Stories abound concerning those who die while trying to slip into the United States undetected. Those weighed on Bahena with every step she and her children, both under the age of five, took.
“It wasn't physically so hard for me,” she said. “But knowing I had responsibility for two children, that was very difficult.”
Thania, now 34, remembers only snippets of their three-day trek. They withstood blazing heat by day, frigid temperatures at night.
“I do recall walking,” Thania said, “being held by the hand to make sure I didn't fall behind.” She also noted her mother enlisted the services of a “coyote,” someone paid for expertise involving how best to enter the United States without being detected.
Bahena said of her passage across the border, “There was no other way because I was afraid immigration would find out. Everything was hidden.”
Bahena became a United States citizen five years ago. “That was the happiest I've seen anyone in my life,” Romans said.
Thania has worked for the last 18 years for the United Parcel Service, where she's employed as an administrative assistant. Norma, 32, lives in Indiana as a stay-at-home mother to five children.
Romans views Bahena as indispensable. “She takes care of everything and everybody. That's the best way to describe her. She can do anything around a horse,” he said. “She is vital to the operation and vital as a friend.”
Bahena's care for her children extends to co-workers and the horses in the barn. No task is too small.
“She'll stop in if anyone needs help,” said Tammy, Romans' partner. “She grooms horses. She walks horses. She's the total package of what you want in the barn area.”
Romans traces part of his success to his ability to retain staff and maintain a positive work environment. Bahena embodies that can-do attitude.
“She's never had a disagreement with anyone. Everyone respects her,” Tammy said. “You need someone at the barn to keep things in control, and she brings that to the table.”
She brings rare strength to daily life, the kind that can only come from enduring extreme adversity at a tender age.
“She is an amazing woman to actually have the courage to do that,” Thania said of her mother's life-changing actions. “It takes a lot of heart. It's hard to put into words.
“Mom was taking a chance with her life and, with us, she was taking a chance for our lives. It was more like a leap of faith that she was going to have a better future for her and her two daughters. If she made it across, we were going to be good. If she didn't, we could have been dead.”

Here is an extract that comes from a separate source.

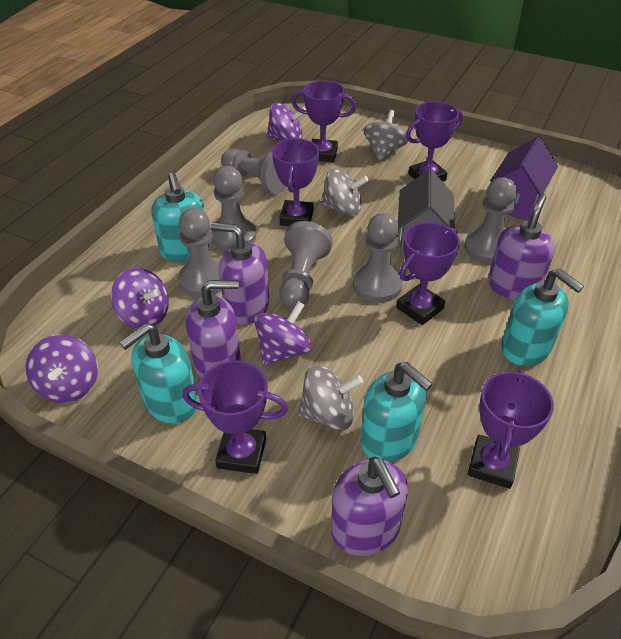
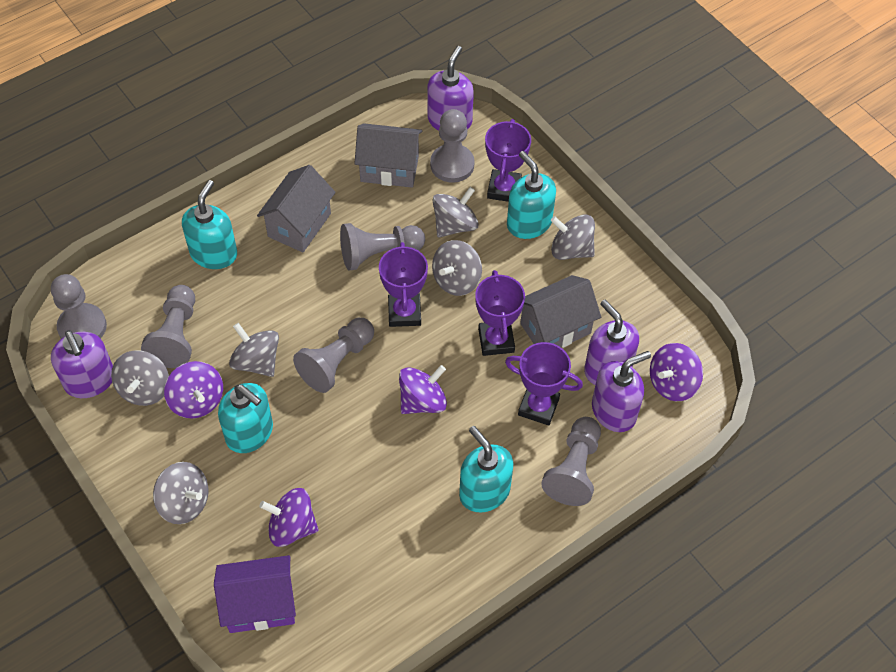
grey house: 1 -> 3
grey spinning top: 3 -> 6
purple trophy: 6 -> 4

If Thania ever questioned the decision, its wisdom was reinforced when she visited relatives in her hometown of Cuernavaca Morelos in 2010.
“It's very poor, very corrupted, and I didn't feel safe,” she said. She has not returned.
Bahena never looked back. She thoroughly enjoys her relationship with the Romans family. She constantly works to repay them for the opportunity given her three decades ago. Although she is far from wealthy, she appreciates what she has.
“I am so grateful to be in the United States,” she said. “It is like a dream come true.”